Balın hangi mevsimde elde edildiği
Nektarın hangi bitkilerlerden toplandığı
Balın elde edildiği iklim koşulları
Bal testleri ve analizleri de bu yönde yapılmaktadır. Balın bileşenleri şunlardır:

Su: Bal yüzde 20’den daha az su içerir.
Karbonhidratlar: Balda bağırlıklı olarak früktoz ve glikoz olmak üzere yüzde 70-80 arasında şeker bulunur.
Mineral maddeler: Balın içinde bulunan en önemli mineraller kalsiyum, potasyum ve fosfordur.
Aminoasitler: 100 gram balda 40-100 mg arasında aminoasit bulunur.
Diğer asitler: Balda 10’un üzerinde formik asit, malik asit, laktik asit ve sitrik asit gibi organik asitler bulunur. Bunlar bala has kokuyu oluşturur.
Enzimler: Balda en fazla bulunan enzim invertazdır. Nektarı bala dönüştüren enzim budur.
Vitaminler: Balda B, C, E ve K vitaminleri vardır.
Genel olarak kaynağına göre ballar iki çeşittir:

Doğrudan bitki çiçeklerinde bulunan nektardan üretilen ballara çiçek yada nektar balı denilir.
Salgı balı ise bitkilerin salgılarından veya bitkilerin üzerinde yaşayan böceklerin salgılarından elde edilen baldır.
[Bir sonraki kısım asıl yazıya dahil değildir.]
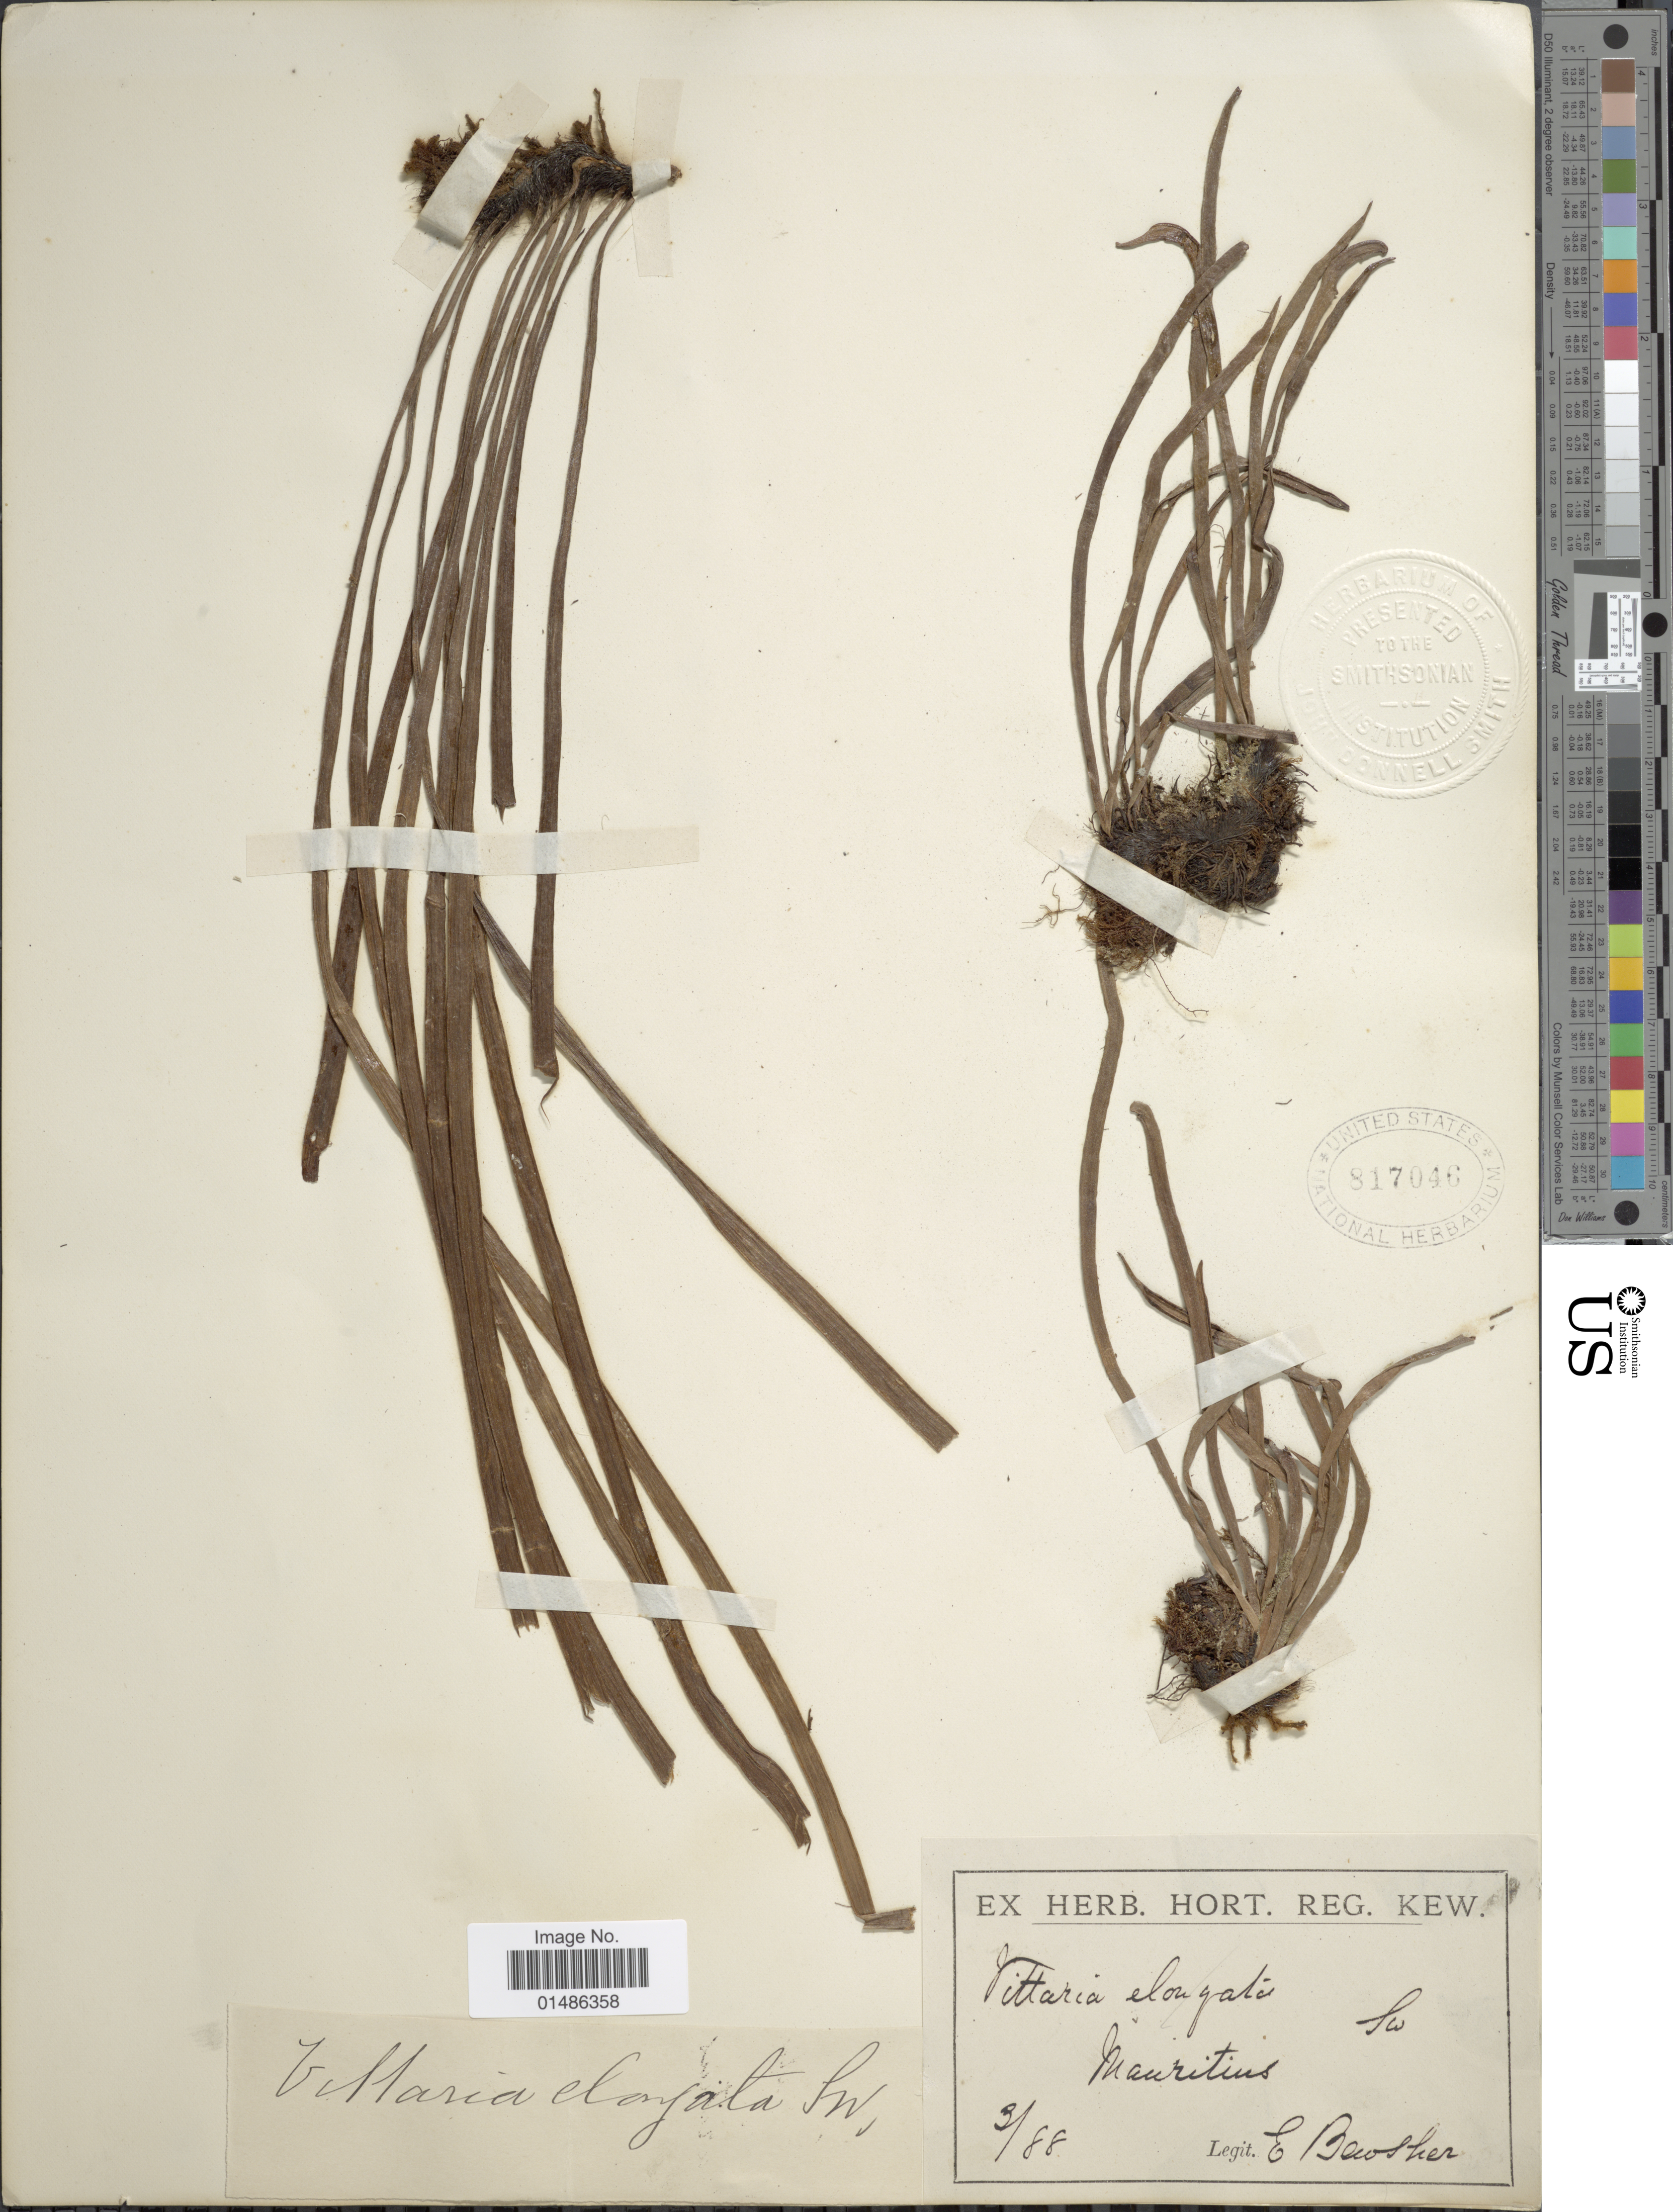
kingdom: Plantae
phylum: Tracheophyta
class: Polypodiopsida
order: Polypodiales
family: Pteridaceae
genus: Haplopteris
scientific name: Haplopteris elongata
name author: (Sw.) Crane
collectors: C. Bewsher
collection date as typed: Transcribed d/m/y: /3/88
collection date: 1888-03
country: Mauritius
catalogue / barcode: US 817046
Bal testlerinde aranan özellikler şunlardır:

En yüksek nem oranı (her iki bal türünde de yüzde 20)
En yüksek sakaroz miktarı (çiçek balında 100 gramda 5-15 gram, salgı balında 5-10 gram)
En düşük früktoz ve glükoz miktarı (çiçek balında 100 gramda 60 gram, salgı balında 45 gram)
En yüksek suda çözünmeyen madde miktarı (her iki bal türünde de 100 gramda 0.1 gram)
En yüksek serbest asitlik miktarı (her iki bal türünde de kilogramda 50 meq)
En düşük diastaz sayısı (her iki bal türünde de 8)
En yüksek HMF (hidroksimetil furfurol) miktarı (her iki bal türünde de kilogramda 40 mg)
En düşük prolin miktarı (her iki bal türünde de kilogramda 180 mg)
En yüksek naftalin miktarı (her iki bal türünde de kilogramda 10 ppb)
Bal analizleri esas olarak üç ana başlık altında yapılmaktadır:

Rutubet oranının tespiti. Balda rutubet oranının tespiti, ışığın kırılma indisinden yararlanarak rutubet oranının bulunması ilkesine dayanmaktadır. Bu oran refraktometre cihazı ile ölçülür.
HMF (hidroksimetil furfurol) miktarının tespiti. Balların yüksek ısıda ısıtılması veya uzun süre kötü koşullarda saklanması durumunda içindeki besin değerleri düşer ve HMF (hidroksimetil furfurol) miktarı yükselir. Bu istenmeyen bir durumdur. Ballarda HMF miktarının tespiti bu amaçla yapılmaktadır.
Dekstrin miktarının tespiti. Bu analizin amacı, balın herhangi bir şekilde hileli olup olmadığını kalitatif olarak tespit etmektir. Test sonucunda tüpte sarı-kahverengi renk gözleniyorsa, bu balda hile yok demektir.